New Briefs

* Fireworks, Slan sign first-look deal

Fireworks Entertainment has inked a first-look development deal with producer Jon Slan, founder of defunct Toronto prodco Paragon Entertainment.

The agreement gives Fireworks, a subsidiary of CanWest Entertainment, first right of refusal on future projects from Slan as well as those in development.

* Cube scores in France

After two weeks on French screens, Vincenzo Natali’s Cube was rated the number two movie in France, outgrossing David Cronenberg’s eXistenZ and Hollywood hits such as Shakespeare in Love.

An initiative of the Canadian Film Centre’s Feature Film Project, the low-budget feature, shot for under $500,000, raked in us$936,473 for the two weeks ending May 11.

The sci-fi thriller was initially released on 88 screens by French distributor Metropolitan Filmexport, then rolled out to 156 screens across the country.

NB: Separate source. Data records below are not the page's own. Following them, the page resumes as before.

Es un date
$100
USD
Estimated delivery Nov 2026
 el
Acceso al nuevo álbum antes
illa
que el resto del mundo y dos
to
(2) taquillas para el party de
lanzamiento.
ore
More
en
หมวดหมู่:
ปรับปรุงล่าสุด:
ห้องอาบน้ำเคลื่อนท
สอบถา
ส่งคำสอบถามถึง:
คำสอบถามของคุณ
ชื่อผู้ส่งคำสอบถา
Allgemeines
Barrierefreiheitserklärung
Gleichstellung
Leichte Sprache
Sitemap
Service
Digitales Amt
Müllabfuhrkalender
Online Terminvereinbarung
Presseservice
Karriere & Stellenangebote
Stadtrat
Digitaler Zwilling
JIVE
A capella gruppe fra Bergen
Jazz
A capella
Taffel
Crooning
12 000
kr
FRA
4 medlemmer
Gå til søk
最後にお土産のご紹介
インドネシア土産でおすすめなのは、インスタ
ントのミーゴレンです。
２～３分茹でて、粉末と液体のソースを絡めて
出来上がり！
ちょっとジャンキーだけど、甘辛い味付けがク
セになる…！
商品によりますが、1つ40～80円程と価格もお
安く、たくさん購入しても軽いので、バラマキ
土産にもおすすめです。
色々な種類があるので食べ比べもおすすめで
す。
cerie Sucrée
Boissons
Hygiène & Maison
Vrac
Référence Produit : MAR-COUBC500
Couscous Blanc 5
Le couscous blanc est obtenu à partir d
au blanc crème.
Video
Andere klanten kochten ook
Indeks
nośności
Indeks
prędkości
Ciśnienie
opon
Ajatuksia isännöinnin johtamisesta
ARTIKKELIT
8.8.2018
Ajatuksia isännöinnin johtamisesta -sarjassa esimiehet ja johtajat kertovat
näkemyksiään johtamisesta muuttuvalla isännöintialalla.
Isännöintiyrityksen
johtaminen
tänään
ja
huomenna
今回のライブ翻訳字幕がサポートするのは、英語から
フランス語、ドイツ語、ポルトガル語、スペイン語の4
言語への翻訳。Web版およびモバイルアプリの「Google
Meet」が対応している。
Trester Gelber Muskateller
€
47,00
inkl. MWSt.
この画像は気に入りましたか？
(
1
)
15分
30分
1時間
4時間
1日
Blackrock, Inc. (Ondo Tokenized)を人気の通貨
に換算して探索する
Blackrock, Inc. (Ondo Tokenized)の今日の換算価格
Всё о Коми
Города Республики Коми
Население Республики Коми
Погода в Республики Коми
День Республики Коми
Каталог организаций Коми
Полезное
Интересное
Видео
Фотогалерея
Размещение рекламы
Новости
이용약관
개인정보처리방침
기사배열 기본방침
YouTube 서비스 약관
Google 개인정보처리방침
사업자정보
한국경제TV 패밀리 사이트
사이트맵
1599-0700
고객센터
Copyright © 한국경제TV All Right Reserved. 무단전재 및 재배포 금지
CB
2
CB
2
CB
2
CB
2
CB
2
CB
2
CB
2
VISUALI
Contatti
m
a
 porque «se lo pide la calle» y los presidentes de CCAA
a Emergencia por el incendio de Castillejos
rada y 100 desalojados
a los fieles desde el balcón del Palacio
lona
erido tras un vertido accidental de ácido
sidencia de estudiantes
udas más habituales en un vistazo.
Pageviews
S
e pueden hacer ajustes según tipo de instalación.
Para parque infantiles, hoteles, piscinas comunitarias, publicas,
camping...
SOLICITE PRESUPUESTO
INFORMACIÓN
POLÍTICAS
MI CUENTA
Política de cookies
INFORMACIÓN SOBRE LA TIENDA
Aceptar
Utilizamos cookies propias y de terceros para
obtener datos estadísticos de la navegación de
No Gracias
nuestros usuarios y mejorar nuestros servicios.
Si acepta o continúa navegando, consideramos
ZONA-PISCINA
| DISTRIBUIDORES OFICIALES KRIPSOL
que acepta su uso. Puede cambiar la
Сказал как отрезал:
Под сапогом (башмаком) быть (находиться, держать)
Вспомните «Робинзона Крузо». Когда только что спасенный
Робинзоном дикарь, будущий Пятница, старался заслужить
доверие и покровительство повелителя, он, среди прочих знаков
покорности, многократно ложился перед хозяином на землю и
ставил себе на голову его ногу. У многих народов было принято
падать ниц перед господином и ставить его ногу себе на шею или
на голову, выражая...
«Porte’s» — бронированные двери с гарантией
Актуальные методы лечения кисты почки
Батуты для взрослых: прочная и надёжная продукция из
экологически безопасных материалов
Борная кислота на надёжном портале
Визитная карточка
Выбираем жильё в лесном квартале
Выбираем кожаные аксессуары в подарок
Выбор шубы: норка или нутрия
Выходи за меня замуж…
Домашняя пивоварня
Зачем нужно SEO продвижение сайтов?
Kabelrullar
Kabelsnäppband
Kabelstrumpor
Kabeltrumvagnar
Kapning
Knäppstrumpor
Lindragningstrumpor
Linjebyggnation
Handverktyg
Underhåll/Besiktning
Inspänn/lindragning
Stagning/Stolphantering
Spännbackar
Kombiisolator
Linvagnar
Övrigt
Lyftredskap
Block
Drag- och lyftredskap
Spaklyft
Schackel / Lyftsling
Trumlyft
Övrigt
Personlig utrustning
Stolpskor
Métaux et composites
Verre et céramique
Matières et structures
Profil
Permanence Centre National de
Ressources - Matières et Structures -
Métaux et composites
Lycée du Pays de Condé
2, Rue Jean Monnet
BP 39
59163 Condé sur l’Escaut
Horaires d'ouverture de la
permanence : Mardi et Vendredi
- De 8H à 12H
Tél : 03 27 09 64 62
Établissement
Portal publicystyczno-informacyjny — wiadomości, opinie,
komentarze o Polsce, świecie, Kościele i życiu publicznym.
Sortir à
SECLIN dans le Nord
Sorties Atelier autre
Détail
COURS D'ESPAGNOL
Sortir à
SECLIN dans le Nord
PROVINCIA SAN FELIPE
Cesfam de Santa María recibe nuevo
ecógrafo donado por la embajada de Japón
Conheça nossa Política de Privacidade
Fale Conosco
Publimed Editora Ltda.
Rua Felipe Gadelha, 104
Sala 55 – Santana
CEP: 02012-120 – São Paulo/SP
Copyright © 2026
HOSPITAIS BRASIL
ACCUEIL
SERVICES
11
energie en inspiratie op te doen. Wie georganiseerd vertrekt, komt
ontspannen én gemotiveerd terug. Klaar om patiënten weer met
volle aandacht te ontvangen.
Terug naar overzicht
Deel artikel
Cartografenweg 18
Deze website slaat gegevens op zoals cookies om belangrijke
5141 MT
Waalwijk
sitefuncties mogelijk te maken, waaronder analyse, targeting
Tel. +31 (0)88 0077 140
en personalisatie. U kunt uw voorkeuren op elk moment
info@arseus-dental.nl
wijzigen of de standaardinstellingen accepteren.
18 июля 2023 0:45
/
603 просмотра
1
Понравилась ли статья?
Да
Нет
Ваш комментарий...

Justin Whyte, executive in charge of production for the ffp, says while all films that have come out of the program have been acquired for domestic and international distribution, Cube is the most commercially successful to date.

* Shavick Award winners

Jochen Schliessler has picked up the grand prize worth $10,000 in the inaugural Shavick Awards in Vancouver, recognizing the best emerging directors in Western Canada. The 35-year-old Schliessler directed and wrote The Fisherman and His Wife, a short film about survival produced by Diane Patrick O’Connor and David Hauka. Fisherman debuted at the Vancouver International Film Festival and has been accepted by the Toronto International Film Festival.

Second prize, worth $5,000, went to Harry Killas, who wrote and directed Babette’s Feet, a short romantic comedy involving a man with a foot fetish. His previous award-winning works include Triangle Below Canal and Fortunate Son. Babette’s Feet was sponsored by the National Screen Institute and debuted at the 1999 Local Heroes festival in Edmonton.

Andrew Currie took third prize and $2,000 for Night of the Living, produced through the Canadian Film Centre in 1997. The 19-minute short is about an imaginative boy and his alcoholic father.

* Covitec leases TQS studios

Quebec’s largest technical service company, Groupe Covitec, has reached an agreement with Television Quatre Saisons to lease the tqs facilities and studios at 405 Ogilvy Ave.

Later this summer, tqs plans to relocate its newsroom and other services in the expanded downtown/Old Montreal Quebecor building on McGill Street.

Claude Gagnon, Covitec president and ceo, says Studio b at tqs will be upgraded for the benefit of independent producers, including producers supplying tqs in the new season.

‘This agreement is in keeping with the current tendancy for producers to resort to subcontracting,’ adds Gagnon. Luc Douon, vp programming and operations at tqs, says the decision will in no way affect the personnel at tqs.’

Covitec is an Astral Communications subsidiary (63%). It listed on the me under the ctk trading symbol.

* CanWest listed on WSE

CanEest Global Communications shares are now trading on the Winnipeg Stock Exchange. The company says the listing is part of an ongoing effort to increase trading convenience for the investment community and to demonstrate CanWest Global’s commitment to business in Manitoba. CanWest Global’s subordinate voting shares and non-voting shares are trading under the symbols cgs.s and cgs.a, respectively.

CanWest Global is also traded on the Toronto and New York Stock Exchanges.